Bitcoin miners selling their tokens could push down the price of the largest cryptocurrency for some time, according to JP Morgan, according to Bloomberg.
Listed miners, who account for about 20 percent of the total, already sold Bitcoin in May and June to increase liquidity, cover mining and leverage costs, say JPMorgan strategic analysts. Private miners may have sold a larger share of the mining activity to cover running costs.
“The sale of Bitcoins by the miners, in order to cover current expenses, could continue in the third quarter, if their profitability does not improve,” wrote the strategic analysts. This sale “has probably already pushed up prices in May and June, although there is a risk that this pressure will continue.”
The biggest cryptocurrency has fallen more than 50% since the beginning of the year, as the US Federal Reserve begins to raise interest rates and inflation remains high.
Problems with cryptocurrencies have been exacerbated by the collapse of the Terra / Luna ecosystem, as well as concerns about the hedge fund Three Arrows Capital.

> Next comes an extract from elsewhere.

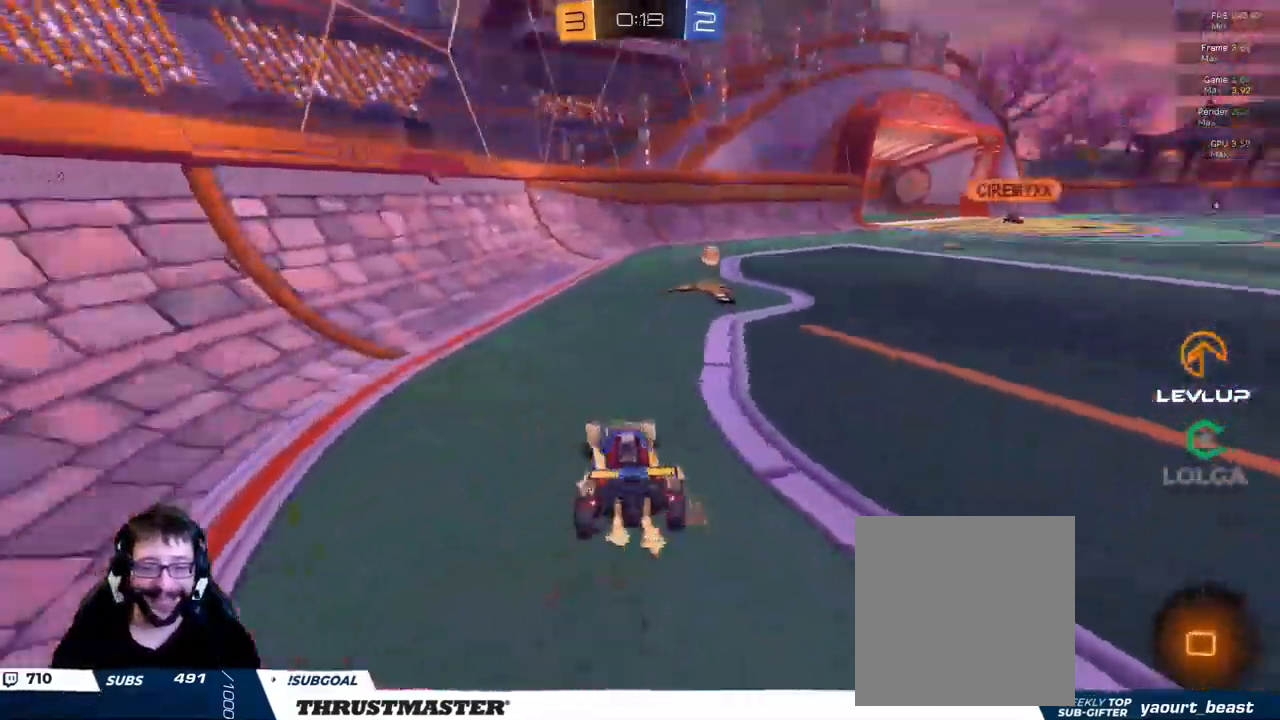
{"dt_ms": 500, "buttons": ["R2"], "left_stick": "right", "right_stick": "center", "events": [[50, "left_stick", "right"], [67, "Y", "up"]]}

One thing that could ease the price pressure, according to JPMorgan: a drop in production costs from a range of about $ 18,000 to $ 20,000 earlier in the year to $ 15,000 this month.
Estimates for Bitcoin mining costs can vary. The cost of production for a large mining company is about $ 8,000 per token with average electricity prices and new mining machinery, according to Arcane Crypto. However, Securitize Capital says that taking into account overhead costs for infrastructure and interest rates, the total cost for some mining companies may already be over $ 20,000.
Bitcoin is currently trading at $ 21,113.40.